── Source records ──

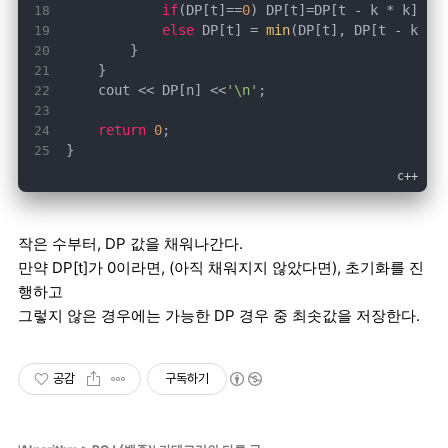
if
(DP[t]==
0
) DP[t]=DP[t - k * k] + 
else
 DP[t] = 
min
(DP[t], DP[t - k * 
    cout << DP[n] <<
'\n'
return
0
}
작은 수부터, DP 값을 채워나간다.
만약 DP[t]가 0이라면, (아직 채워지지 않았다면), 초기화를 진
행하고
그렇지 않은 경우에는 가능한 DP 경우 중 최솟값을 저장한다.
공감
구독하기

───

**Work request**
All the records need to be set down word for word, with the images left out.

**Result for this exercise**
if
(DP[t]==
0
) DP[t]=DP[t - k * k] + 
else
 DP[t] = 
min
(DP[t], DP[t - k * 
    cout << DP[n] <<
'\n'
return
0
}
작은 수부터, DP 값을 채워나간다.
만약 DP[t]가 0이라면, (아직 채워지지 않았다면), 초기화를 진
행하고
그렇지 않은 경우에는 가능한 DP 경우 중 최솟값을 저장한다.
공감
구독하기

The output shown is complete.